**Task material**
---

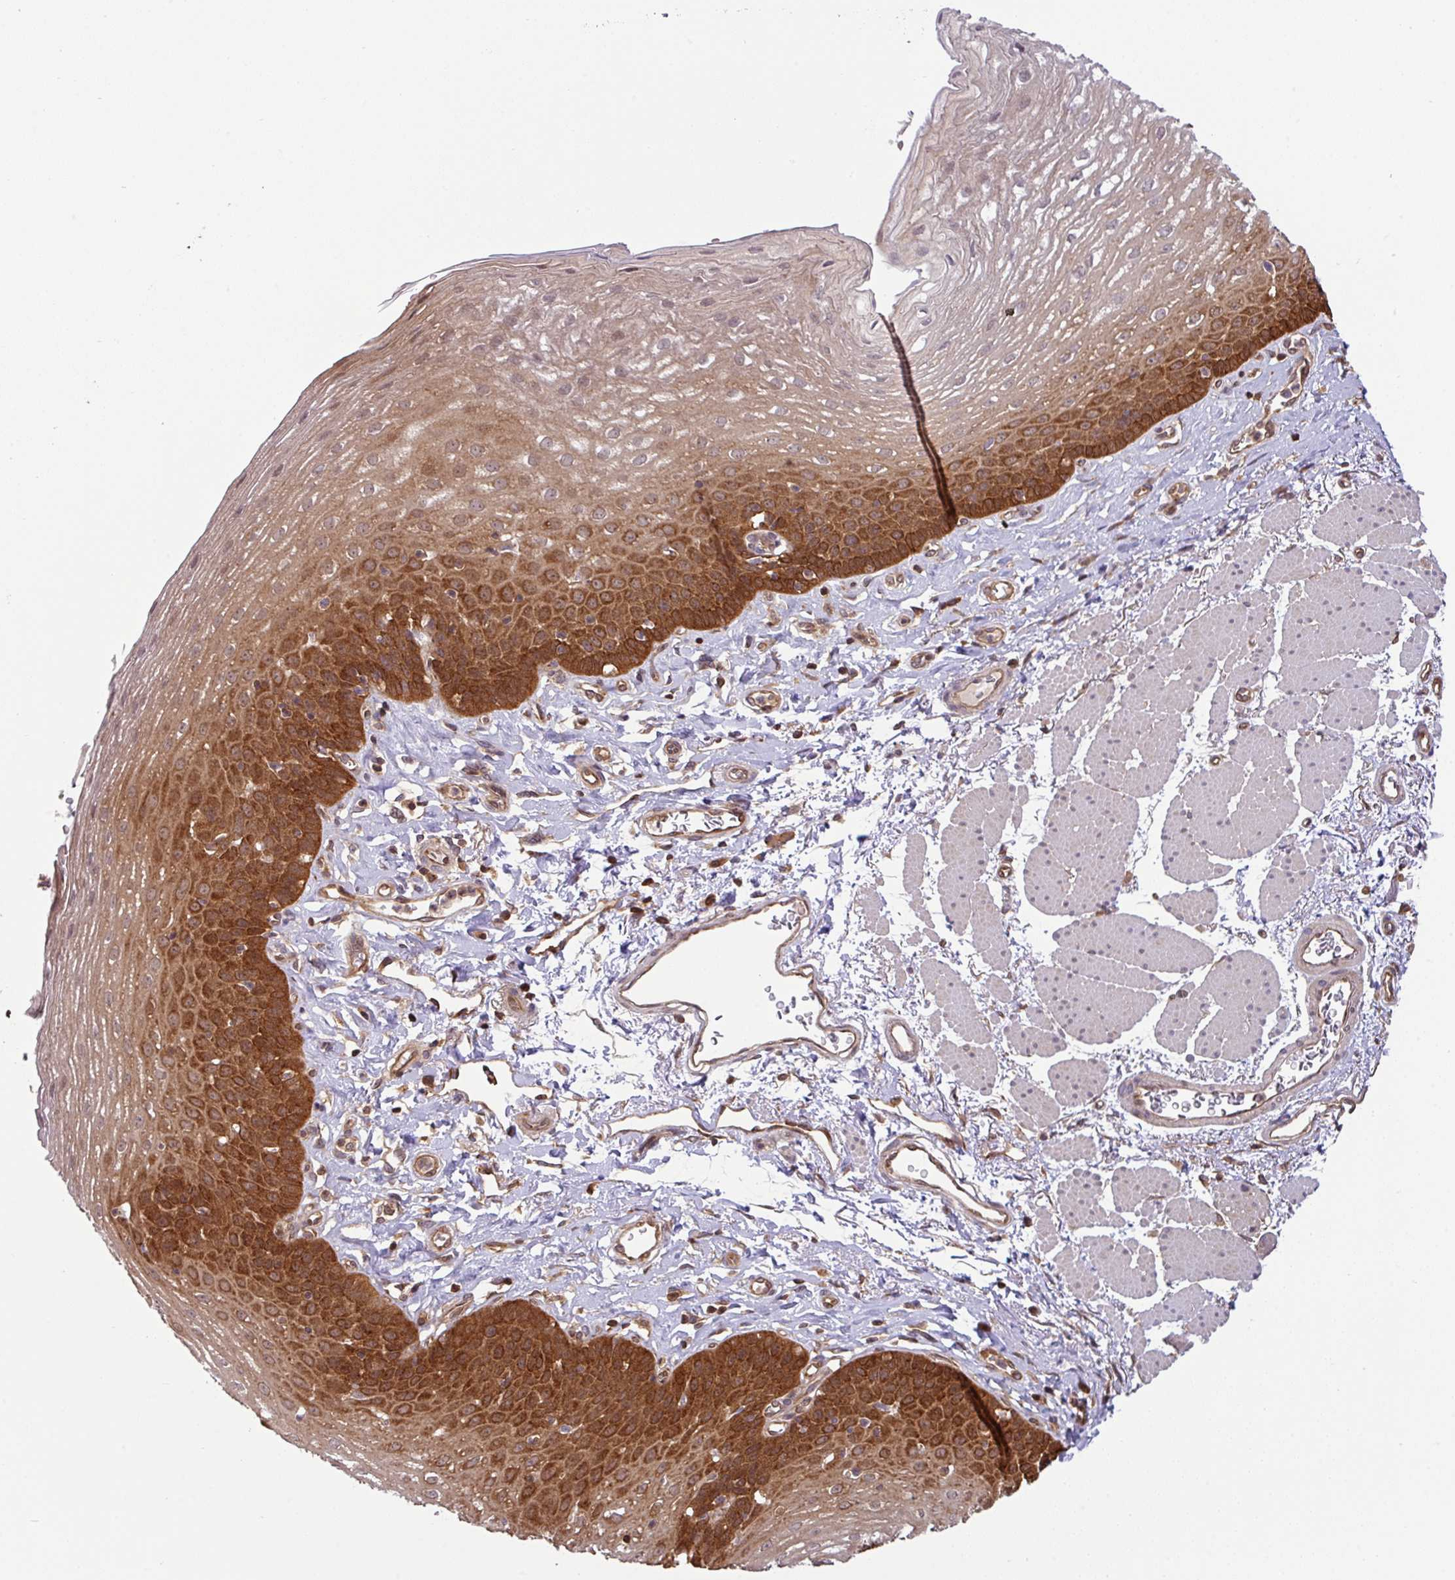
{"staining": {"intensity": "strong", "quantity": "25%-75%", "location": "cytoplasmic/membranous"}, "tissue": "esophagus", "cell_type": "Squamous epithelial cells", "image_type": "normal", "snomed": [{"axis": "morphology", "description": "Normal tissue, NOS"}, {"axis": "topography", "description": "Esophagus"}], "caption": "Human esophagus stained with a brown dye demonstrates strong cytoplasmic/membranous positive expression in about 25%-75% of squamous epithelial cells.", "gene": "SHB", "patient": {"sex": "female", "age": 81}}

---

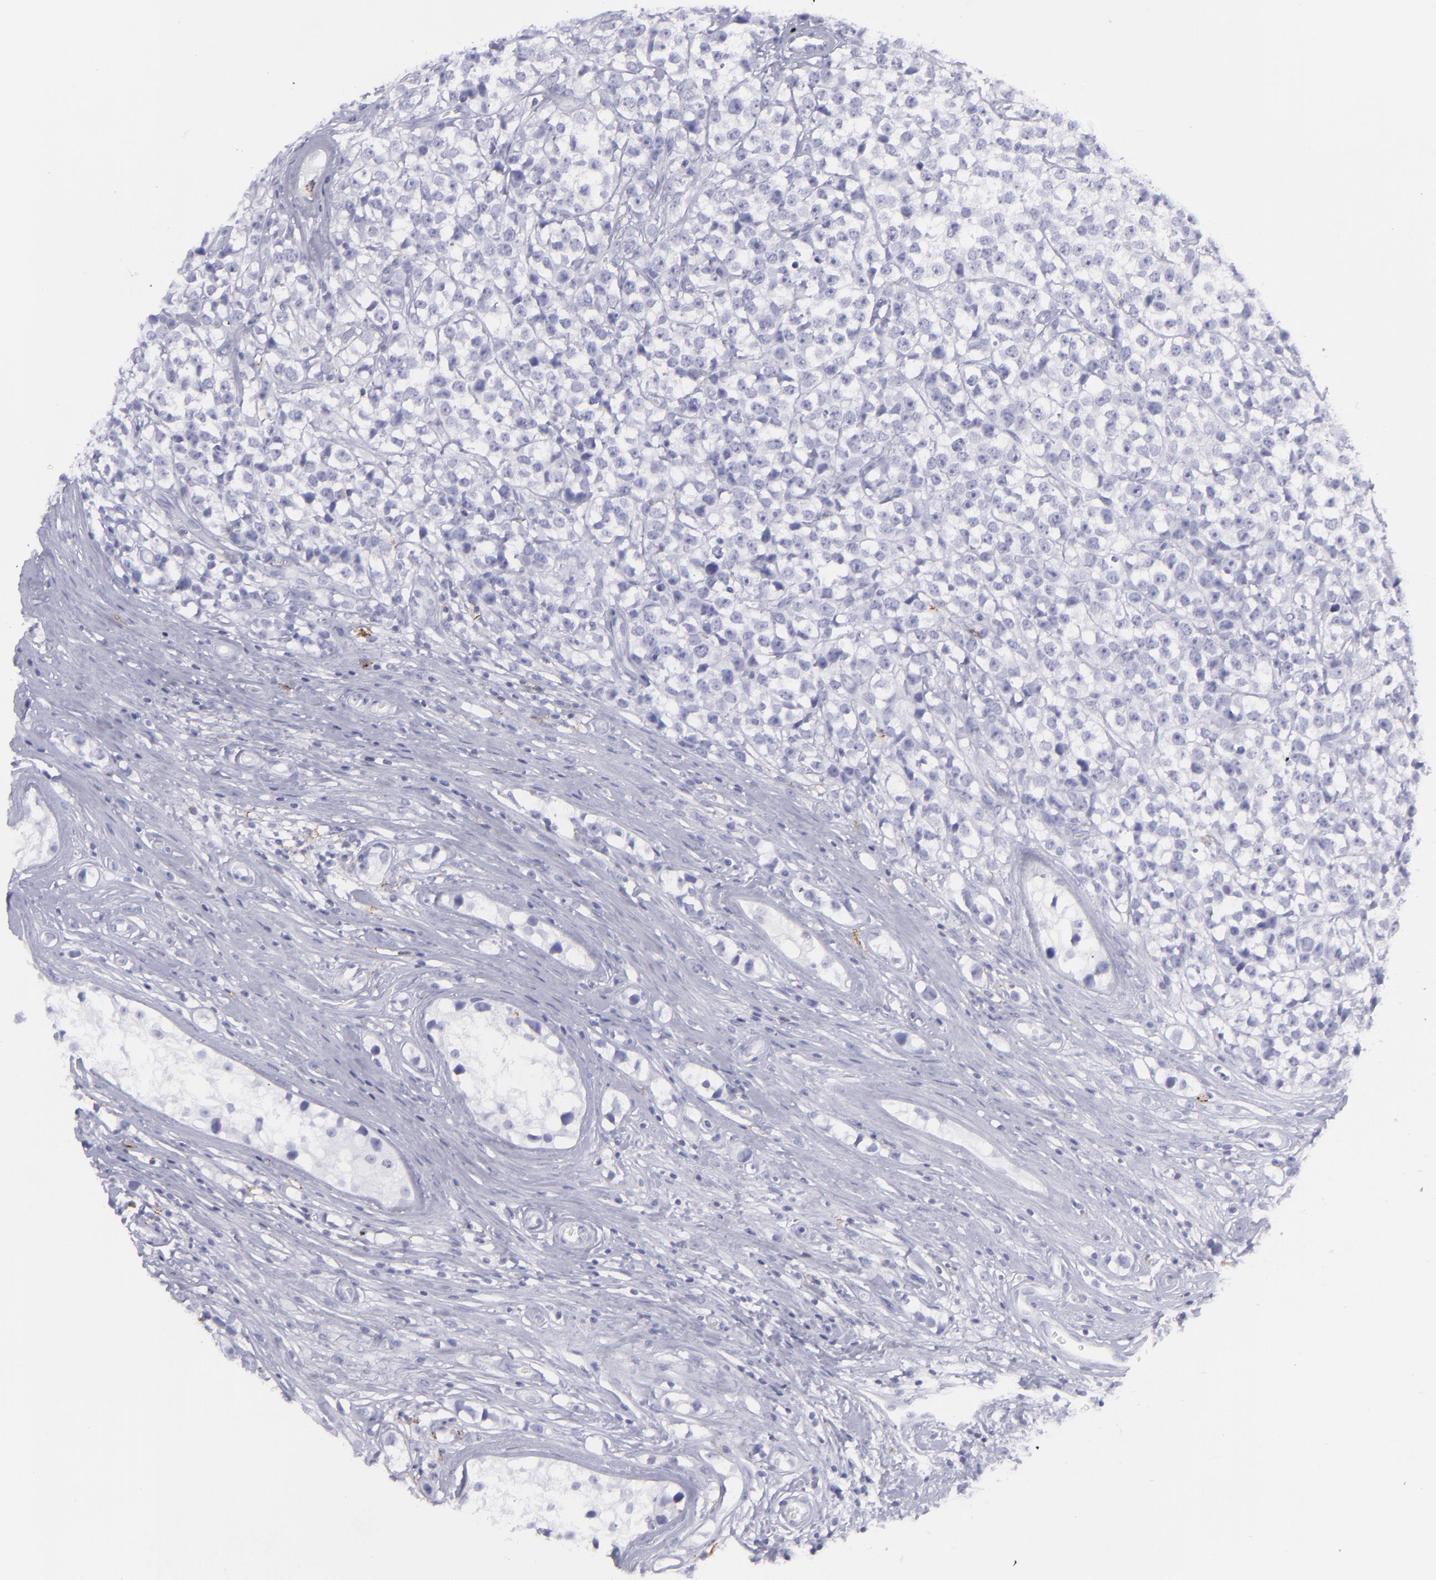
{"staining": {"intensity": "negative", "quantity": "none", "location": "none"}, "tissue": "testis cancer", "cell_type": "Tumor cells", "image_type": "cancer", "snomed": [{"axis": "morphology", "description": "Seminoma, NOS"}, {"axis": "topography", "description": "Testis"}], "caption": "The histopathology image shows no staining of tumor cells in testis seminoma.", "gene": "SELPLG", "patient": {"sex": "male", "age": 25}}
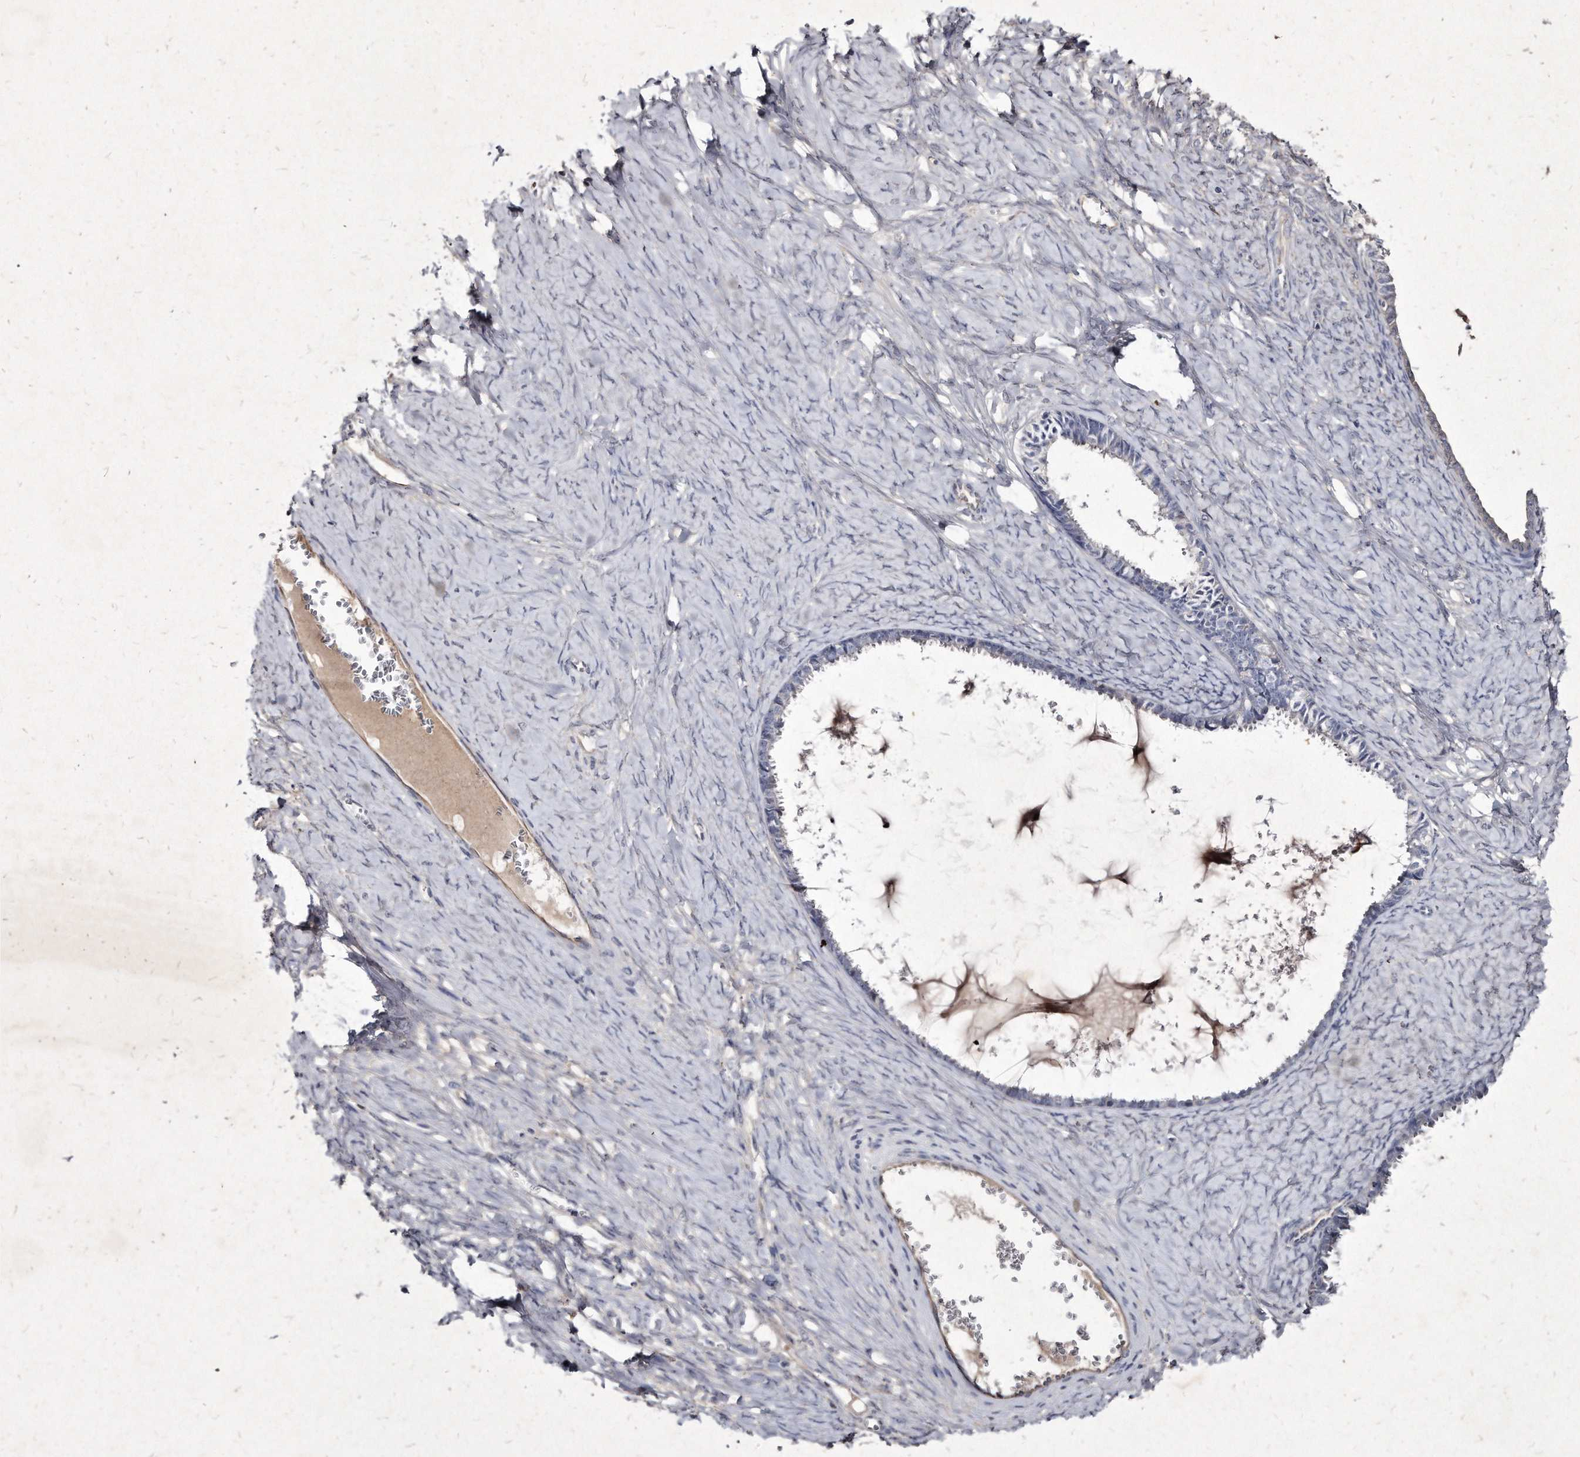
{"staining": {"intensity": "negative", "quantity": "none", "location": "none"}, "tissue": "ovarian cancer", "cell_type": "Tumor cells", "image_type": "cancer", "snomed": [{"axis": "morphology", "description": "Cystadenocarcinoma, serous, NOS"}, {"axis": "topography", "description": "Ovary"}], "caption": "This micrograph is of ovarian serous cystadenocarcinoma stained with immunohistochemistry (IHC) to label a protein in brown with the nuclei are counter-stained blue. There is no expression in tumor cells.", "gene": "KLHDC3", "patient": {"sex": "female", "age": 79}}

---

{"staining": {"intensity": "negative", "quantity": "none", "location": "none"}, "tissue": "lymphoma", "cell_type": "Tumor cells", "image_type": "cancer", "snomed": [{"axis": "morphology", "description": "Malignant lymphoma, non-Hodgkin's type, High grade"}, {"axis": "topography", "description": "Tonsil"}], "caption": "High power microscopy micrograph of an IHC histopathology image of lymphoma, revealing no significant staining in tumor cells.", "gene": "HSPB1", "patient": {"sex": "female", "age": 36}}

---

**Task to carry out**
Wherever the word "expression" appears in the data, return the whole line.

**Answer space**
{"staining": {"intensity": "strong", "quantity": "25%-75%", "location": "cytoplasmic/membranous"}, "tissue": "esophagus", "cell_type": "Squamous epithelial cells", "image_type": "normal", "snomed": [{"axis": "morphology", "description": "Normal tissue, NOS"}, {"axis": "topography", "description": "Esophagus"}], "caption": "Human esophagus stained with a brown dye demonstrates strong cytoplasmic/membranous positive expression in about 25%-75% of squamous epithelial cells.", "gene": "SHB", "patient": {"sex": "female", "age": 81}}
{"staining": {"intensity": "negative", "quantity": "none", "location": "none"}, "tissue": "ovarian cancer", "cell_type": "Tumor cells", "image_type": "cancer", "snomed": [{"axis": "morphology", "description": "Cystadenocarcinoma, serous, NOS"}, {"axis": "topography", "description": "Ovary"}], "caption": "This micrograph is of ovarian serous cystadenocarcinoma stained with immunohistochemistry (IHC) to label a protein in brown with the nuclei are counter-stained blue. There is no expression in tumor cells.", "gene": "KLHDC3", "patient": {"sex": "female", "age": 79}}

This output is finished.